A caminho da Praça Municipal
               - Vamos brincar à fanfarra?
               - Vamos.
               Abri a porta do quintal e fui a casa buscar um jornal velho e baraços. Rasguei-o folha a folha e com elas fazia bivaques. Dei um a cada um. Aos caixotes atamos um baraço, o qual passávamos ao ombro. Com os canudos fizemos cornetas. Dois paus um em cada mão dos que tinham caixotes e a fanfarra estava pronta. Pela primeira vez eu era o comandante. Ensinava as posições, ensaiava os toques várias vezes até todos saberem bem. Depois demos umas poucas de voltas no quelho. Eu cheio de novi'oras, dava vozes de comando:
              - Direita....er!
              - Esquerda....er!
              - Ordinário....marche!           

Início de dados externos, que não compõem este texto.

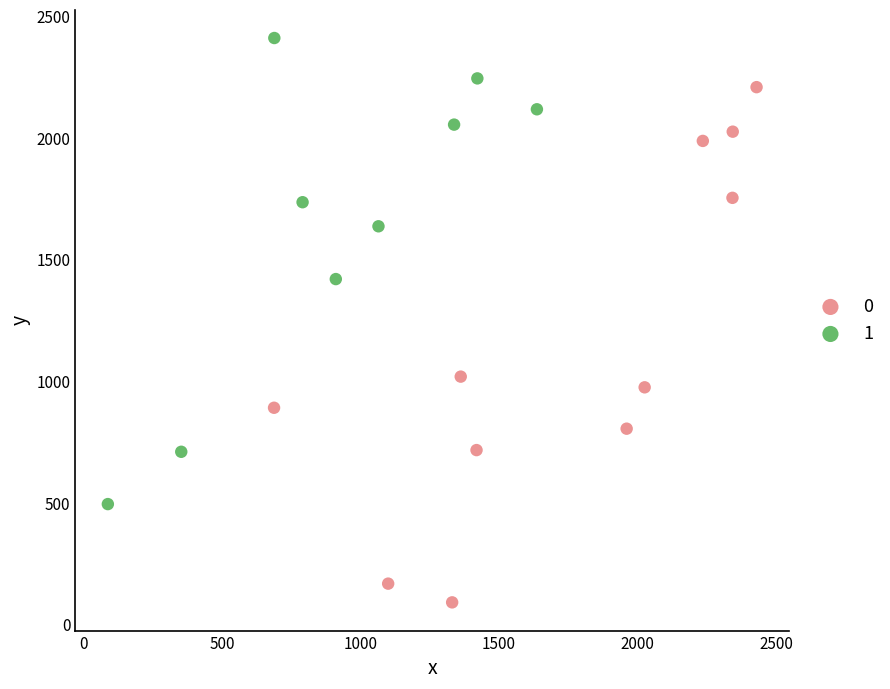

Which series has the largest Y range (max minus min)?

0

              - Meia-volta....er!
              Vamos dar a última volta, porque está na hora do meu pai chegar e eu tenho que ir para casa.

O quartel
              No final algo corria mal. A fanfarra não tinha quartel.
              - E agora?... Aonde é que vamos guardar os instrumentos.
              - Eu guardava, mas a minha mãe deita tudo ao lixo e ainda me sova.
              Lá se oferecia o Gustavo.        
  - Eu posso guardar, mas não me responsabilizo se ficarem sem eles. Realmente era um risco.
              - Mas quê!... Não havia outra alternativa pelo que se tinha de aceitar.
              - Pronto, guarda tudo Gustavo.
              Na sua casa pequena e térrea, coitado, lá escondia como podia. O pior era a avó dele a Semaria. O raio da velha parecia que tinha faro. Onde lhe cheirasse a papel, lá estava a lançar as mãos e...saco.
               Assim aconteceu. Quando o Gustavo acordou, só lhes viu o sítio.
               - Já onde é que eles iriam!?
               Foi então que se lembrou de ir espreitar ao farrapeiro da rua, o senhor Manuel-Manco. Junto à porta, um camião carregava papel Empoleirou-se no taipal da camioneta e viu os seus caixotes, já rasgados e atados.
              - Conheço-os pelos baraços, são aqueles mesmos. Não havia nada a fazer, a não ser rezar-lhes pela alma.
             - Tudo que vê, tudo pega, como se aquilo fosse dela!
             - Mas não faz mal....
             Hei-de arranjar uns ainda melhor nas lixeiras da cidade.